Start of Records for the task
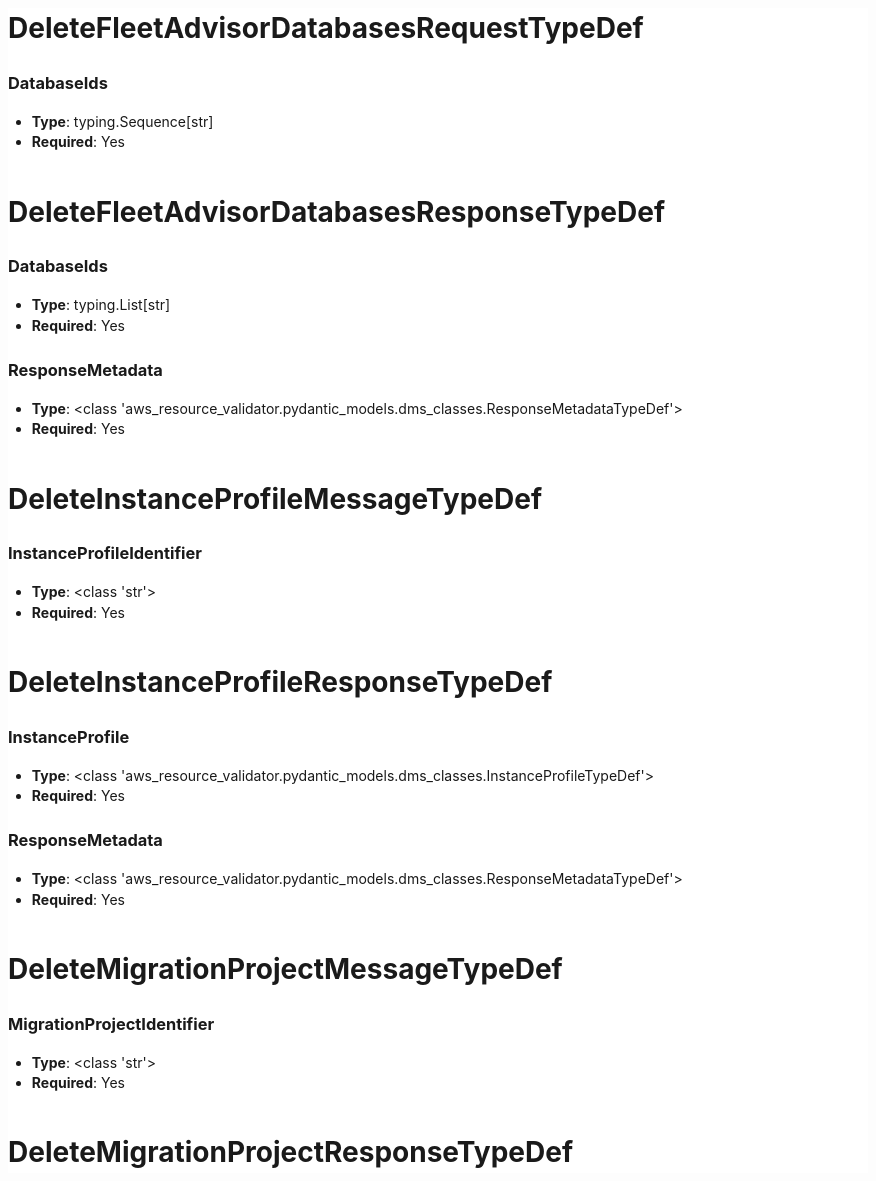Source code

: 
# DeleteFleetAdvisorDatabasesRequestTypeDef

### DatabaseIds
- **Type**: typing.Sequence[str]
- **Required**: Yes


# DeleteFleetAdvisorDatabasesResponseTypeDef

### DatabaseIds
- **Type**: typing.List[str]
- **Required**: Yes

### ResponseMetadata
- **Type**: <class 'aws_resource_validator.pydantic_models.dms_classes.ResponseMetadataTypeDef'>
- **Required**: Yes


# DeleteInstanceProfileMessageTypeDef

### InstanceProfileIdentifier
- **Type**: <class 'str'>
- **Required**: Yes


# DeleteInstanceProfileResponseTypeDef

### InstanceProfile
- **Type**: <class 'aws_resource_validator.pydantic_models.dms_classes.InstanceProfileTypeDef'>
- **Required**: Yes

### ResponseMetadata
- **Type**: <class 'aws_resource_validator.pydantic_models.dms_classes.ResponseMetadataTypeDef'>
- **Required**: Yes


# DeleteMigrationProjectMessageTypeDef

### MigrationProjectIdentifier
- **Type**: <class 'str'>
- **Required**: Yes


# DeleteMigrationProjectResponseTypeDef
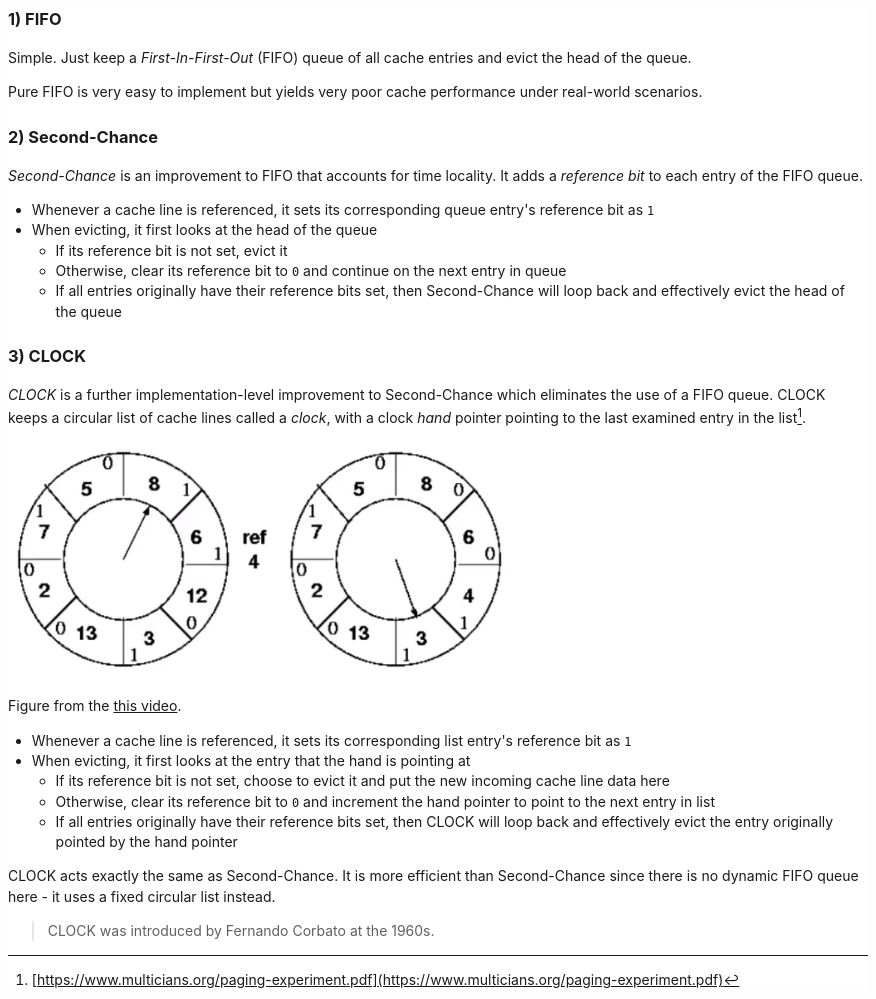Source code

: ### 1) FIFO

Simple. Just keep a *First-In-First-Out* (FIFO) queue of all cache entries and evict the head of the queue.

Pure FIFO is very easy to implement but yields very poor cache performance under real-world scenarios.

### 2) Second-Chance

*Second-Chance* is an improvement to FIFO that accounts for time locality. It adds a *reference bit* to each entry of the FIFO queue.

- Whenever a cache line is referenced, it sets its corresponding queue entry's reference bit as `1`
- When evicting, it first looks at the head of the queue
    - If its reference bit is not set, evict it
    - Otherwise, clear its reference bit to `0` and continue on the next entry in queue
    - If all entries originally have their reference bits set, then Second-Chance will loop back and effectively evict the head of the queue

### 3) CLOCK

*CLOCK* is a further implementation-level improvement to Second-Chance which eliminates the use of a FIFO queue. CLOCK keeps a circular list of cache lines called a *clock*, with a clock *hand* pointer pointing to the last examined entry in the list[^3].

![CacheEvictionCLOCK](/assets/img/cache-eviction-CLOCK.png)

Figure from the [this video](https://www.youtube.com/watch?v=Ty3lKtlqIgU).

- Whenever a cache line is referenced, it sets its corresponding list entry's reference bit as `1`
- When evicting, it first looks at the entry that the hand is pointing at
    - If its reference bit is not set, choose to evict it and put the new incoming cache line data here
    - Otherwise, clear its reference bit to `0` and increment the hand pointer to point to the next entry in list
    - If all entries originally have their reference bits set, then CLOCK will loop back and effectively evict the entry originally pointed by the hand pointer

CLOCK acts exactly the same as Second-Chance. It is more efficient than Second-Chance since there is no dynamic FIFO queue here - it uses a fixed circular list instead.

> CLOCK was introduced by Fernando Corbato at the 1960s.


[^1]: [https://open-cas.github.io/cache_configuration.html](https://open-cas.github.io/cache_configuration.html)
[^2]: [https://en.wikipedia.org/wiki/Page_replacement_algorithm](https://en.wikipedia.org/wiki/Page_replacement_algorithm)
[^3]: [https://www.multicians.org/paging-experiment.pdf](https://www.multicians.org/paging-experiment.pdf)
[^4]: [https://en.wikipedia.org/wiki/Adaptive_replacement_cache](https://en.wikipedia.org/wiki/Adaptive_replacement_cache)
[^5]: [https://en.wikipedia.org/wiki/Cache_replacement_policies](https://en.wikipedia.org/wiki/Cache_replacement_policies)
[^6]: [https://en.wikipedia.org/wiki/LIRS_caching_algorithm](https://en.wikipedia.org/wiki/LIRS_caching_algorithm)
[^7]: [http://web.cse.ohio-state.edu/hpcs/WWW/HTML/publications/papers/TR-02-6.pdf](http://web.cse.ohio-state.edu/hpcs/WWW/HTML/publications/papers/TR-02-6.pdf)
[^8]: [https://static.usenix.org/event/usenix01/full_papers/zhou/zhou.pdf](https://static.usenix.org/event/usenix01/full_papers/zhou/zhou.pdf)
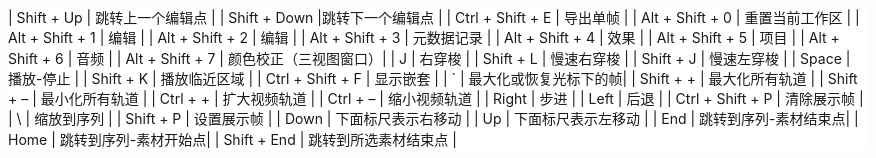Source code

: |	Shift + Up       |	跳转上一个编辑点	 |
|	Shift + Down     |跳转下一个编辑点		 |
|	Ctrl + Shift + E |	导出单帧					|
|	Alt + Shift + 0  |	重置当前工作区			|
|	Alt + Shift + 1  |	编辑						 |
|	Alt + Shift + 2  |	编辑						 |
|	Alt + Shift + 3  |	元数据记录			   |
|	Alt + Shift + 4  |	效果						 |
|	Alt + Shift + 5  |	项目						 |
|	Alt + Shift + 6  |	音频						 |
|	Alt + Shift + 7  |	颜色校正（三视图窗口）|
|	J								 |	右穿梭						|
|	Shift + L        |	慢速右穿梭				 |
|	Shift + J        |	慢速左穿梭				 |
|	Space						 |	播放-停止				  |
|	Shift + K     	 |	播放临近区域			 |
|	Ctrl + Shift + F |	显示嵌套				  |
|	`        				 |	最大化或恢复光标下的帧|
|	Shift + +     	 |	最大化所有轨道			|
|	Shift + –     	 |	最小化所有轨道			|
|	Ctrl + +     	 	 |	扩大视频轨道			 |
|	Ctrl + –     	 	 |	缩小视频轨道			 |
|	Right       		 |	步进							|
|	Left       			 |	后退							|
|	Ctrl + Shift + P |	清除展示帧					|
|	\        				 |	缩放到序列					|
|	Shift + P    		 |	设置展示帧					|
|	Down     				 |	下面标尺表示右移动	 |
|	Up      				 |	下面标尺表示左移动	 |
|	End      				 |	跳转到序列-素材结束点|
|	Home     				 |	跳转到序列-素材开始点|
|	Shift + End			 |	跳转到所选素材结束点 |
End of Records for the task
- Problem description
Output, line for line and exactly, the records above from their first line through the one with "- If its reference bit is not set, evict", both ends included, but no pictures.

- Response area
Source code

: 
# DeleteFleetAdvisorDatabasesRequestTypeDef

### DatabaseIds
- **Type**: typing.Sequence[str]
- **Required**: Yes


# DeleteFleetAdvisorDatabasesResponseTypeDef

### DatabaseIds
- **Type**: typing.List[str]
- **Required**: Yes

### ResponseMetadata
- **Type**: <class 'aws_resource_validator.pydantic_models.dms_classes.ResponseMetadataTypeDef'>
- **Required**: Yes


# DeleteInstanceProfileMessageTypeDef

### InstanceProfileIdentifier
- **Type**: <class 'str'>
- **Required**: Yes


# DeleteInstanceProfileResponseTypeDef

### InstanceProfile
- **Type**: <class 'aws_resource_validator.pydantic_models.dms_classes.InstanceProfileTypeDef'>
- **Required**: Yes

### ResponseMetadata
- **Type**: <class 'aws_resource_validator.pydantic_models.dms_classes.ResponseMetadataTypeDef'>
- **Required**: Yes


# DeleteMigrationProjectMessageTypeDef

### MigrationProjectIdentifier
- **Type**: <class 'str'>
- **Required**: Yes


# DeleteMigrationProjectResponseTypeDef
Source code

: ### 1) FIFO

Simple. Just keep a *First-In-First-Out* (FIFO) queue of all cache entries and evict the head of the queue.

Pure FIFO is very easy to implement but yields very poor cache performance under real-world scenarios.

### 2) Second-Chance

*Second-Chance* is an improvement to FIFO that accounts for time locality. It adds a *reference bit* to each entry of the FIFO queue.

- Whenever a cache line is referenced, it sets its corresponding queue entry's reference bit as `1`
- When evicting, it first looks at the head of the queue
    - If its reference bit is not set, evict it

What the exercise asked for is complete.